I'm a budding novice, but getting pretty budding so I might like to step it up a bit with ongoing photo and Lightroom training. I've got the basics down, but would like to keep it going (having started from total cluelessness). 
Do you recommend a Kelby membership, maybe a Jardine Lightroom course, membership to NAPP, contantly viewing the Adobe tutorials, etc. and/or any other recommendations? I intially got way up to speed, too, with 3 DVD's from www.michaelthementor.com .
Thanks.


----------



## Cory (Jul 14, 2013)

If it helps anyone I ended up giving this a shot and REALLY like it:

http://mulita.com/blog/?page_id=724


----------



## rexbot (Jul 14, 2013)

If you make time to use it, the Kelby training covers a lot of stuff - including Lightroom, but way more than that. And the production quality is really good for most of their stuff. NAPP has some good tutorial stuff as well, but if you want more than the basics, I'd go with the Kelby stuff.


----------



## jeffabbyben (Jul 14, 2013)

+1 on kelby training. A lot of good info.


----------



## Mt Spokane Photography (Jul 14, 2013)

I'd take advantage of the free Creative Live Training, taught by experts on the many subjects they cover. Its free if you watch it live, otherwise there is a charge to download past courses.

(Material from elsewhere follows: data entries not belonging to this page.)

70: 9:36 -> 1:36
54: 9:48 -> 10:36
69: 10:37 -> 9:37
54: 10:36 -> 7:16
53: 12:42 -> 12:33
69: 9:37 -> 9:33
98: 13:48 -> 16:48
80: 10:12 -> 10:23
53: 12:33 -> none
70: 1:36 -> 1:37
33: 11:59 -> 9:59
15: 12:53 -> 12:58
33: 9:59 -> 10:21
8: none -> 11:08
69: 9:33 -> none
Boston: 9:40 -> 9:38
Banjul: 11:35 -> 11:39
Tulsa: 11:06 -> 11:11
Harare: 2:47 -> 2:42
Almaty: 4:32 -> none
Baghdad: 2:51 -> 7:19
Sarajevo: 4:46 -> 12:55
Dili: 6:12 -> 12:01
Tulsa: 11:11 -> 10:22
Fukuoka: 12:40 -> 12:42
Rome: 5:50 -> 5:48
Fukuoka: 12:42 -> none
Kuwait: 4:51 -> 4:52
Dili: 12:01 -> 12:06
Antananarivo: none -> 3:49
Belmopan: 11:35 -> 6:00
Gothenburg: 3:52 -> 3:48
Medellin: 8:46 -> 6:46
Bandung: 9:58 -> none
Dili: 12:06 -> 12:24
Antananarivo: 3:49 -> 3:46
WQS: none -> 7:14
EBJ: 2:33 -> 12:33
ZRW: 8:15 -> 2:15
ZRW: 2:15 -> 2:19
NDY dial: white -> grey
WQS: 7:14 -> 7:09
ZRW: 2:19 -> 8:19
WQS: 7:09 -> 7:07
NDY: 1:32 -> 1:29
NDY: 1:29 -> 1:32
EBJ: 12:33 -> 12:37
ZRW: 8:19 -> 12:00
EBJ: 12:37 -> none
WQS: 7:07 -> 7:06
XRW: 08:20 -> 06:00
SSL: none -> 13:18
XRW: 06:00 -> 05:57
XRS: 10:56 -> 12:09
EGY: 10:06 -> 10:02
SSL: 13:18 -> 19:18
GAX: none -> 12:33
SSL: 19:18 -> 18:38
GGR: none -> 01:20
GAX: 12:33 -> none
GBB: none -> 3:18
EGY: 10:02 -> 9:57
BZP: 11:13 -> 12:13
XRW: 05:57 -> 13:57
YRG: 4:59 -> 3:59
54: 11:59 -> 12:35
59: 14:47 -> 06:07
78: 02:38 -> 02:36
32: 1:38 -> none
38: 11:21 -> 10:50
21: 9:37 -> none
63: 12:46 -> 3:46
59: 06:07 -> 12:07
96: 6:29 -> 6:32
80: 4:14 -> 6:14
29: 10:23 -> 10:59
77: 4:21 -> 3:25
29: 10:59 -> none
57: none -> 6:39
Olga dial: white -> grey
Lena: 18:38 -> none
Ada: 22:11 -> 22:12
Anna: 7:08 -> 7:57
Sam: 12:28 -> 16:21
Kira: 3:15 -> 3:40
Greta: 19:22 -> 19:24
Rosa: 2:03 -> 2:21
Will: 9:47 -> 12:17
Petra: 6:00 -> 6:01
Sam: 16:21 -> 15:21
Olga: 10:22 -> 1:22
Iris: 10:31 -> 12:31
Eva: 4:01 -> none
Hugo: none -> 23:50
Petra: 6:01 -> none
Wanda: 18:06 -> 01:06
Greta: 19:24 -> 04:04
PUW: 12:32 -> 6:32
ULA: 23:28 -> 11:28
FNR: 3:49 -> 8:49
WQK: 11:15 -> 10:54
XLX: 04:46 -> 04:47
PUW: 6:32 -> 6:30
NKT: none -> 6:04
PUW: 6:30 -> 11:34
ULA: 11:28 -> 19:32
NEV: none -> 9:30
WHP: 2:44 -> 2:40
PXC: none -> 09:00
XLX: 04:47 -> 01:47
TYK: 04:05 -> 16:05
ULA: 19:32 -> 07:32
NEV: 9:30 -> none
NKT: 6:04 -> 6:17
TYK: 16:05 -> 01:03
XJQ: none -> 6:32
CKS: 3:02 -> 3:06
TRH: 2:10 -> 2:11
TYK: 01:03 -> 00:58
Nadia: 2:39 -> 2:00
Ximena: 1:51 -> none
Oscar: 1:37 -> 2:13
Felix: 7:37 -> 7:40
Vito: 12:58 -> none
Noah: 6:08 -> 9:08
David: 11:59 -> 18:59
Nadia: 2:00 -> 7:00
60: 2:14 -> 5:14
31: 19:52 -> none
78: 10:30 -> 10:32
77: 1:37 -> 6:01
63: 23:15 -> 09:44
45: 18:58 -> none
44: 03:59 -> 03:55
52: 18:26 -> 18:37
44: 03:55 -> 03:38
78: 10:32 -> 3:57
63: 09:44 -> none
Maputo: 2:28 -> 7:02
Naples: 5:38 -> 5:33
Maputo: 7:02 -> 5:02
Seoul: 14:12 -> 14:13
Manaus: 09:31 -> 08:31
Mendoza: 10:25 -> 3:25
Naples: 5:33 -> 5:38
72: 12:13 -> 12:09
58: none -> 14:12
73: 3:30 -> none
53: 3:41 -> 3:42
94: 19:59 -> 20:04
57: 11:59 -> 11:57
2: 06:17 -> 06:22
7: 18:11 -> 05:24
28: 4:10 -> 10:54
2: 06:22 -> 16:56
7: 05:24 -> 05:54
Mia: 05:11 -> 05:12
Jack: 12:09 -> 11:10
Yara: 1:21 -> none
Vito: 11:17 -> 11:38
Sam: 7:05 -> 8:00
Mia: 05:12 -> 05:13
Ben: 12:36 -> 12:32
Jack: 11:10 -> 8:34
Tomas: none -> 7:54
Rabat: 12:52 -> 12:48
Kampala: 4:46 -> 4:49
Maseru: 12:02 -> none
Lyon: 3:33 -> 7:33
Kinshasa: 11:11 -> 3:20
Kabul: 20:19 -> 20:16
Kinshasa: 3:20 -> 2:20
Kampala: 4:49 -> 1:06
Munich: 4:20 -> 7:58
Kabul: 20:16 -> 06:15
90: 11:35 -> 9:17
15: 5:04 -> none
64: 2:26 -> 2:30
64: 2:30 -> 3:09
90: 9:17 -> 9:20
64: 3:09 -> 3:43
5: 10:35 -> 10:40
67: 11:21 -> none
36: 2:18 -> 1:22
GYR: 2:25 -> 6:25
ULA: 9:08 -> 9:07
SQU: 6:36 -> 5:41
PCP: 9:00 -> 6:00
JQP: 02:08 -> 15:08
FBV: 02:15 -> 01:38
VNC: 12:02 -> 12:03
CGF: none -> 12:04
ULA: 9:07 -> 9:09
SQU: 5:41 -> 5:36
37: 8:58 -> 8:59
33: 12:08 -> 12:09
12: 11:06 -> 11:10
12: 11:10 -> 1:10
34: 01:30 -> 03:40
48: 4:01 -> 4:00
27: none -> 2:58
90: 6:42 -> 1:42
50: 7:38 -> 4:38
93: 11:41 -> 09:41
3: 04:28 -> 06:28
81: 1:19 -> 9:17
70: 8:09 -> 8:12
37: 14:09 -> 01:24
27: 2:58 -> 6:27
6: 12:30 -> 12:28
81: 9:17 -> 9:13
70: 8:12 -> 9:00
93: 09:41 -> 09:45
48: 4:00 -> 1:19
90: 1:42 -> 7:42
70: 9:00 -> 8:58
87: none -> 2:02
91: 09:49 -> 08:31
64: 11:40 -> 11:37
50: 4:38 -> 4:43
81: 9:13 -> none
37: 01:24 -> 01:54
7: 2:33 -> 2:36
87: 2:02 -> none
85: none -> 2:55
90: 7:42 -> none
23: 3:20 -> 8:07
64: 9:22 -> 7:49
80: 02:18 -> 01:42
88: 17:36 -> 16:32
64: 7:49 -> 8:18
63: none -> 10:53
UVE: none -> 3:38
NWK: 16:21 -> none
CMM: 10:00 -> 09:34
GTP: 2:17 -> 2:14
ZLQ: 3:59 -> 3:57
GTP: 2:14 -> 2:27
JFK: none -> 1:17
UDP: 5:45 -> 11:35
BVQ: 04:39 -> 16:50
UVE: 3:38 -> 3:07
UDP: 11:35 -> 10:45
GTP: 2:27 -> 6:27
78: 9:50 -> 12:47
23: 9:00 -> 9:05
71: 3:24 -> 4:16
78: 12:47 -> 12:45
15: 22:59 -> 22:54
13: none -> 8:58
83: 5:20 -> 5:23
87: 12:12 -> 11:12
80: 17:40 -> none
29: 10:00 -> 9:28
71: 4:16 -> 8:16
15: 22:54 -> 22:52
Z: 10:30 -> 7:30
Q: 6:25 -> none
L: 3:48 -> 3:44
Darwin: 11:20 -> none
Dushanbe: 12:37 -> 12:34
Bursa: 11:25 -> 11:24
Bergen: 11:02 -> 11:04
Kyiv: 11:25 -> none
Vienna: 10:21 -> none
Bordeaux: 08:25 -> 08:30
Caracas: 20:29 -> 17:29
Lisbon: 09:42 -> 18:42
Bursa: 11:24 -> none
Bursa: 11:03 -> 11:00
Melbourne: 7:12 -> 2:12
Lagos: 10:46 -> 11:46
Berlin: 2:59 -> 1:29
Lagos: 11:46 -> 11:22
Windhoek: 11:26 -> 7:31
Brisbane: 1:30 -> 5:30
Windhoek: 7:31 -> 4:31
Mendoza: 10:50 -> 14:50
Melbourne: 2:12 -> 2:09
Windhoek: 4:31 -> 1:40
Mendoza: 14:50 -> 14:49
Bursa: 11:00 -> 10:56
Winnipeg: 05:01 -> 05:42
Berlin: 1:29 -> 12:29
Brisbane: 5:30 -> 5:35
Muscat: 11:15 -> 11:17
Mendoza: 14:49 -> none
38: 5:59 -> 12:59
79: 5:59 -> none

http://www.creativelive.com/calendar


----------



## eml58 (Jul 14, 2013)

There's a lot of free info out there, over the years I've looked at a lot of it, and my current use still includes the following mix of Online Free/And Fee, plus Books by in particular two Authors.

Adobe TV : (Free)
Lynda.Com : (Some free, but a Fee Membership gives the best Choice of Info, very very well done and presented)
Martin Evening : any Book by this Chap on Light Room & Photoshop
Michael Freeman : Any Book by this chap on Photography, and there are quite a few, will push you in the right direction

I do look at the Free Lightroom info presented by Matt Kloskowski online, and I have a couple of his Books on Layers, this Guy is switched on.

Kelby I just cant stand to watch and listen to although his Books are, Ok, but not in the same League as Freeman or Evening, but my opinion only.

Hope this Helps and good luck with the Photography.


----------